Marty Erlichman and Barbra Streisand spent January and February 1965 assembling a team to put together Barbra’s first television special for CBS. By March, they had signed Richard Lewine as producer, Dwight Hemion to direct, and Joe Layton to stage the musical numbers. Peter Matz continued his excellent work with Streisand as the show’s musical director, and CBS scheduled the special to air on April 28, 1965.
Barbra entered the recording studio on February 1, 1965 to record three songs from Mickey Leonard and Herbert Martin’s upcoming musical, The Yearling (which opened December 10th, 1965 at the Alvin Theatre and closed after only three performances. The Yearling was based on the Pulitzer winning novel about a boy and his pet fawn by Marjorie Kinnan Rawlings.) Streisand had already recorded their song “I’m All Smiles” for the People album. But when Marty Erlichman asked them to contribute material for the TV show, and when Barbra heard the tunes, she recorded them all!
“We rehearsed up at her apartment,” Leonard said. “Bob Mersey, her record producer, asked me who I wanted to arrange and conduct. I said I wanted my hero, my guru, Don Costa. Barbra didn’t know him, but Bob Mersey did, and said, ‘You’ve got him.’”
Costa had made a name for himself creating arrangements for Frank Sinatra and Steve Lawrence and Eydie Gormé, as well as a romantic, sweeping chart for Sarah Vaughan’s recording of “Snowbound” (which Streisand utilized later on her Christmas Memories album).
“Why Did I Choose You” was sung as a duet in The Yearling (“Why Did You Choose Me”), so Leonard and Martin altered the lyrics to serve Barbra’s solo rendition. Barbra also requested switching two words at the song’s climax. The original lyric was “And when I lost my heart so many years ago I lost it willingly and lovingly …” Leonard explained that “‘willingly’ is a closed sound, a very difficult word to sing up high; so she said, ‘It’s too hard, it’d be better if I switched the words and sang ‘lovingly’ at first.’ And that’s the way she did it.”
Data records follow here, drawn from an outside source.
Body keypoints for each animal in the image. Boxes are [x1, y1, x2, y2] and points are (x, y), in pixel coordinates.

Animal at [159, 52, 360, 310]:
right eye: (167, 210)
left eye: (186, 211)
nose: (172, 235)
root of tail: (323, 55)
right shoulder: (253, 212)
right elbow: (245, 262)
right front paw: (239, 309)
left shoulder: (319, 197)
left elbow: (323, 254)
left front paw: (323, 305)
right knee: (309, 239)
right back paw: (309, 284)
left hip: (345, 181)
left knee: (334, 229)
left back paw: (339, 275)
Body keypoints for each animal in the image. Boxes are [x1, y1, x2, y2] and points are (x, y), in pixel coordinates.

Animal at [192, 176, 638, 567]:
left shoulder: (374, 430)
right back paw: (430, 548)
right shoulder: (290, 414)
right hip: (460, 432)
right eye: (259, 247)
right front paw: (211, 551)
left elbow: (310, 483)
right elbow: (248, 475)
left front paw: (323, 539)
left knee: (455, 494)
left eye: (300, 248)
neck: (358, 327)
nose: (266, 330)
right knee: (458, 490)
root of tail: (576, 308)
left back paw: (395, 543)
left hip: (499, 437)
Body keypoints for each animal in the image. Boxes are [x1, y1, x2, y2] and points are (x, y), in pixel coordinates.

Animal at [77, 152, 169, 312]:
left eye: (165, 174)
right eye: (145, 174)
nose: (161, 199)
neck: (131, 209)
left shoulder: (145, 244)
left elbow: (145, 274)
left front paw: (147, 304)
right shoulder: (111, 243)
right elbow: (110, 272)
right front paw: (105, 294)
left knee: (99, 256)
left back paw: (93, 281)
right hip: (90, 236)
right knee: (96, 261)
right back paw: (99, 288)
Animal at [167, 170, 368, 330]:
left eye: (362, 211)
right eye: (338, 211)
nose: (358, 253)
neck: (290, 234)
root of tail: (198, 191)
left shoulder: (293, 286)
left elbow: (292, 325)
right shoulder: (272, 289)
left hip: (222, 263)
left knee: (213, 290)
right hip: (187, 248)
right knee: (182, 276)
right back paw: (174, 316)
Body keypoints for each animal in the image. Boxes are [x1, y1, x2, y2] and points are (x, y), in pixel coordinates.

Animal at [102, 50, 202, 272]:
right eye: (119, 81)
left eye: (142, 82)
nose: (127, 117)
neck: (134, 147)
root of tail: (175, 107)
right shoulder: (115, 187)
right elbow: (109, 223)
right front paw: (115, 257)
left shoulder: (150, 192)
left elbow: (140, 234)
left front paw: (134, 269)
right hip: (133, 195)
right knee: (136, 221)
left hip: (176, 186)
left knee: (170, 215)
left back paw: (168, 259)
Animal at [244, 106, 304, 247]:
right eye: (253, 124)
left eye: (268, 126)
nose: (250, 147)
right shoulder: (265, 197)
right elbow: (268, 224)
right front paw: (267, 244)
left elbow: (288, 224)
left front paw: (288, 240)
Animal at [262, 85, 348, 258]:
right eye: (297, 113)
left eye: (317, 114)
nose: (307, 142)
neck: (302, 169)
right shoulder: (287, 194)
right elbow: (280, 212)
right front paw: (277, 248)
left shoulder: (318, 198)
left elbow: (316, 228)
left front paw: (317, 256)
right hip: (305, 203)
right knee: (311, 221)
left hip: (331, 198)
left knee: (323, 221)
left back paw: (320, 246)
Barbra also recorded two versions of the same song at this session – “My Love” and “My Pa.” Martin wrote new lyrics for Streisand to sing (“My Love”), which also universalized the song. Barbra performed “My Pa” as a child would. Incidentally, “My Pa” was cut from The Yearling during out-of-town tryouts.
Barbra’s TV special, My Name is Barbra, was taped in New York in March and April 1965.
My Name is Barbra was broadcast on April 28th, and Columbia Records was running newspaper ads for the album, which hadn’t been completed yet. “Place your order now for Barbra Streisand’s exciting new Columbia album,” the ads announced. Then, below the temporary cover artwork, “See Barbra tonight” and the air-time and local network station My Name is Barbra would air on.
Streisand returned to the studio two more times to record songs for the Columbia soundtrack album – two days before and two days after the TV show aired on CBS.
Columnist Earl Wilson told his readers, “Barbra Streisand’s album, ‘My Name is Barbra,’ is a rush job – it hits the stand a week after being recorded.”
Wilson’s column was accurate – ten of the songs were recorded the week before the album came out. On Saturday and Sunday, May 1 and 2, Columbia’s engineers edited the album. Demo copies were messengered to Columbia and Barbra Streisand on Monday morning, May 3. The albums were then rushed to record stores later that day.
“We truly set a record for speed on that album,” said Warren Vincent, Columbia’s editing supervisor. “We worked nonstop for seventy-two hours.”
Out of the twelve tracks on the My Name is Barbra album, only seven appeared on the actual TV show.
In fact, before the age of CDs and digital music, My Name is Barbra, the LP, had an “intermission” between side one and side two. Side one ended Barbra’s sequence of childhood songs with the bitter-sweet “Where is the Wonder.” Listeners would walk over to their record player and flip the album over to side two. The hopeful, up-tempo “I Can See It” began the second side, which contained six songs an older girl/woman would sing.
It's unclear whose idea it was, but Streisand managed to release two My Name is Barbra albums between May and October 1965 (My Name is Barbra ... Two was the sequel). What’s genius about the My Name is Barbra albums is that Marty Erlichman probably knew CBS would repeat the TV special six months later and Barbra could, therefore, release two different albums duirng the months that the special aired.